One limitation, nevertheless, occurs when requesting artist-specific kinds. Assessments asking the mannequin to use the kinds of Leonardo Da Vinci, Michelangelo, Botticelli, or Van Gogh resulted within the AI reproducing precise work by these artists quite than making use of their strategies to the supply picture.
After some immediate tweaks and few reruns, we had been in a position to get a mediocre however usable end result. Ideally, as a substitute of prompting the artist, it’s higher to immediate the artwork type.
Aspect manipulation
For sensible modifying duties, the mannequin really shines. It expertly handles inpainting and object manipulation—eradicating particular objects when requested, or including new parts to a composition. In a single take a look at, we prompted the AI to interchange a basketball with an enormous rubber hen for some motive, and it delivered a humorous but contextually acceptable end result.
Generally it could alter particular bits of the topics, however this is a matter that’s simply fixable with digital modifying instruments in just a few seconds.
Truthfully, we don’t know what we anticipated after asking it to make basketball gamers combat for a rubber hen.
Maybe most controversially, the mannequin is excellent at eradicating copyright protections—a characteristic that was broadly talked about on X. After we uploaded a picture with watermarks and requested it to delete all letters, logos, and watermarks, Gemini produced a clear picture that appeared similar to the un-watermarked authentic.
Perspective modifications
One of the crucial technically spectacular feats is Gemini’s means to vary perspective—one thing mainstream diffusion fashions can’t do. The AI can reimagine a scene from totally different angles, although the outcomes are primarily new creations quite than exact transformations.
Whereas perspective shifts do not ship excellent outcomes—in spite of everything, the mannequin is conceptualizing 100% of the picture whereas rendering it from new viewpoints—they signify a major advance in AI’s understanding of three-dimensional house from two-dimensional inputs.
It is usually necessary to have correct phrasing when asking the mannequin to cope with backgrounds. Often it tends to change the entire image, making the composition look completely totally different.
For instance, in a single take a look at, we requested Gemini to modified the background of a photograph, making a sitting robotic be in Egypt as a substitute of its authentic locale. We requested Gemini to not alter the topic.

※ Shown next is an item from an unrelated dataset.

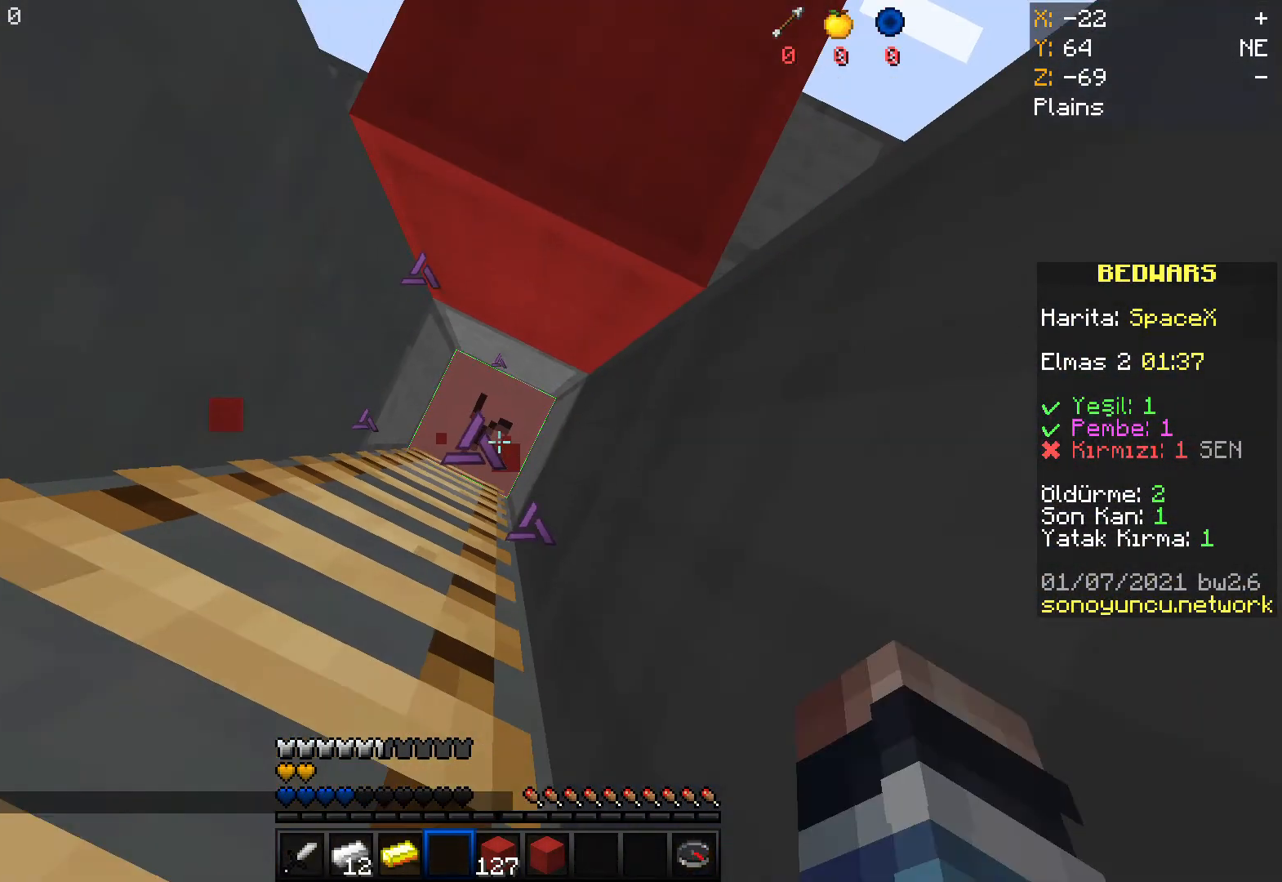
{"keys": ["space", "w"], "mouse": ["left"], "events": []}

Nonetheless, the mannequin was not in a position to deal with this particular activity correctly, and as a substitute supplied a model new composition that includes the pyramids, with a robotic standing however not as the first topic.
One other fault we discovered is that the mannequin is able to iterating a number of instances with one picture, however the high quality of the main points will lower the extra iterations it goes by way of. So it’s necessary to remember the fact that there could also be a noticeable degradation in high quality should you go too overboard with the edits.

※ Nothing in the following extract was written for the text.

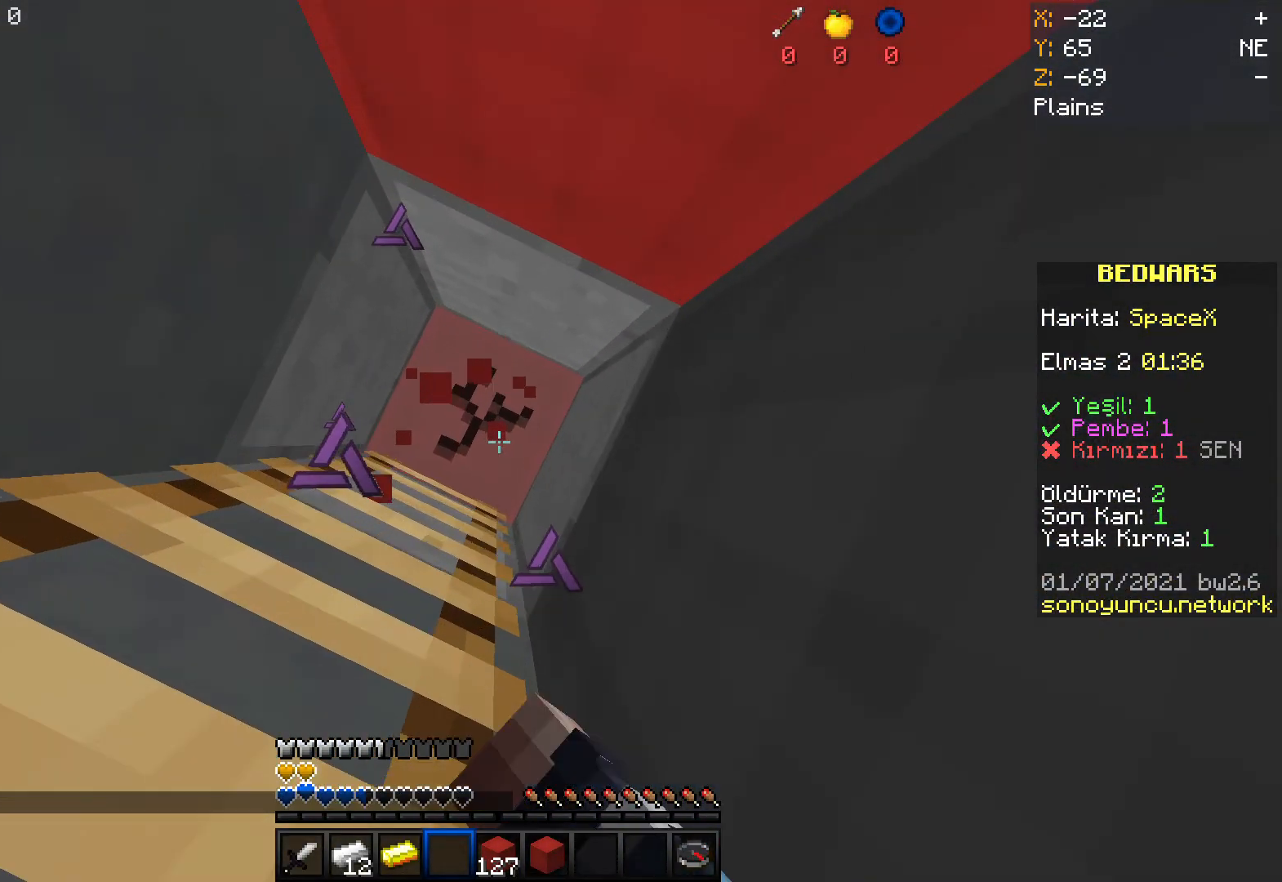
{"keys": ["space", "w"], "mouse": ["left"], "events": []}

The experimental mannequin is now accessible to builders by way of Google AI Studio and the Gemini API throughout all supported areas. It’s additionally accessible on Hugging Face for customers who are usually not snug with sending their data to Google.
General this appears a kind of hidden gems from Google, very like NotebookLM. It does one thing different fashions can’t do and is nice sufficient at it, however nonetheless not lots of people speak about it. It’s positively well worth the attempt for customers who need to have enjoyable and see the potential of generative AI in picture modifying.
Typically Clever E-newsletter
A weekly AI journey narrated by Gen, a generative AI mannequin.